Data entries:
- - - - - - -
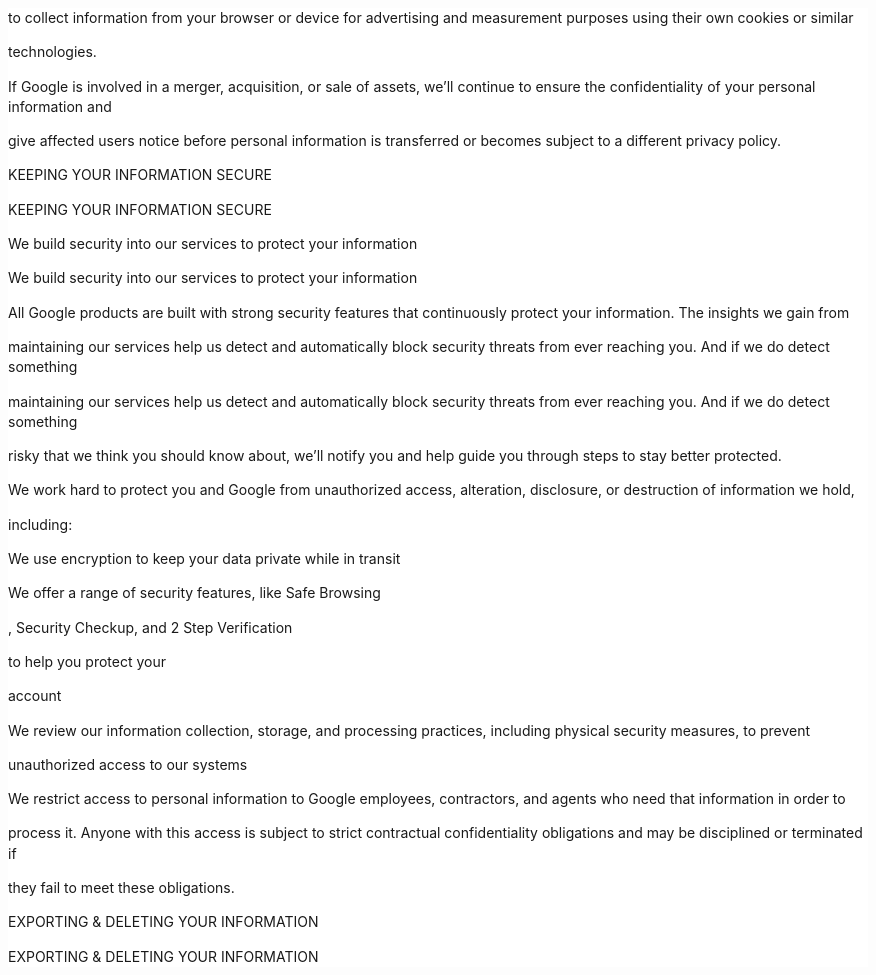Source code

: to collect information from your browser or device for advertising and measurement purposes using their own cookies or similar

technologies.

If Google is involved in a merger, acquisition, or sale of assets, we’ll continue to ensure the confidentiality of your personal information and

give affected users notice before personal information is transferred or becomes subject to a different privacy policy.

KEEPING YOUR INFORMATION SECURE

KEEPING YOUR INFORMATION SECURE

We build security into our services to protect your information

We build security into our services to protect your information

All Google products are built with strong security features that continuously protect your information. The insights we gain from

maintaining our services help us detect and automatically block security threats from ever reaching you. And if we do detect something

maintaining our services help us detect and automatically block security threats from ever reaching you. And if we do detect something

risky that we think you should know about, we’ll notify you and help guide you through steps to stay better protected.

We work hard to protect you and Google from unauthorized access, alteration, disclosure, or destruction of information we hold,

including:

We use encryption to keep your data private while in transit

We offer a range of security features, like Safe Browsing

, Security Checkup, and 2 Step Verification

 to help you protect your

account

We review our information collection, storage, and processing practices, including physical security measures, to prevent

unauthorized access to our systems

We restrict access to personal information to Google employees, contractors, and agents who need that information in order to

process it. Anyone with this access is subject to strict contractual confidentiality obligations and may be disciplined or terminated if

they fail to meet these obligations.

EXPORTING & DELETING YOUR INFORMATION

EXPORTING & DELETING YOUR INFORMATION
- - - - - - -
Task item:
Could you write out the lines of the material above exactly, from the line containing "All Google products" through the end of the material?

Exercise output:
All Google products are built with strong security features that continuously protect your information. The insights we gain from

maintaining our services help us detect and automatically block security threats from ever reaching you. And if we do detect something

maintaining our services help us detect and automatically block security threats from ever reaching you. And if we do detect something

risky that we think you should know about, we’ll notify you and help guide you through steps to stay better protected.

We work hard to protect you and Google from unauthorized access, alteration, disclosure, or destruction of information we hold,

including:

We use encryption to keep your data private while in transit

We offer a range of security features, like Safe Browsing

, Security Checkup, and 2 Step Verification

 to help you protect your

account

We review our information collection, storage, and processing practices, including physical security measures, to prevent

unauthorized access to our systems

We restrict access to personal information to Google employees, contractors, and agents who need that information in order to

process it. Anyone with this access is subject to strict contractual confidentiality obligations and may be disciplined or terminated if

they fail to meet these obligations.

EXPORTING & DELETING YOUR INFORMATION

EXPORTING & DELETING YOUR INFORMATION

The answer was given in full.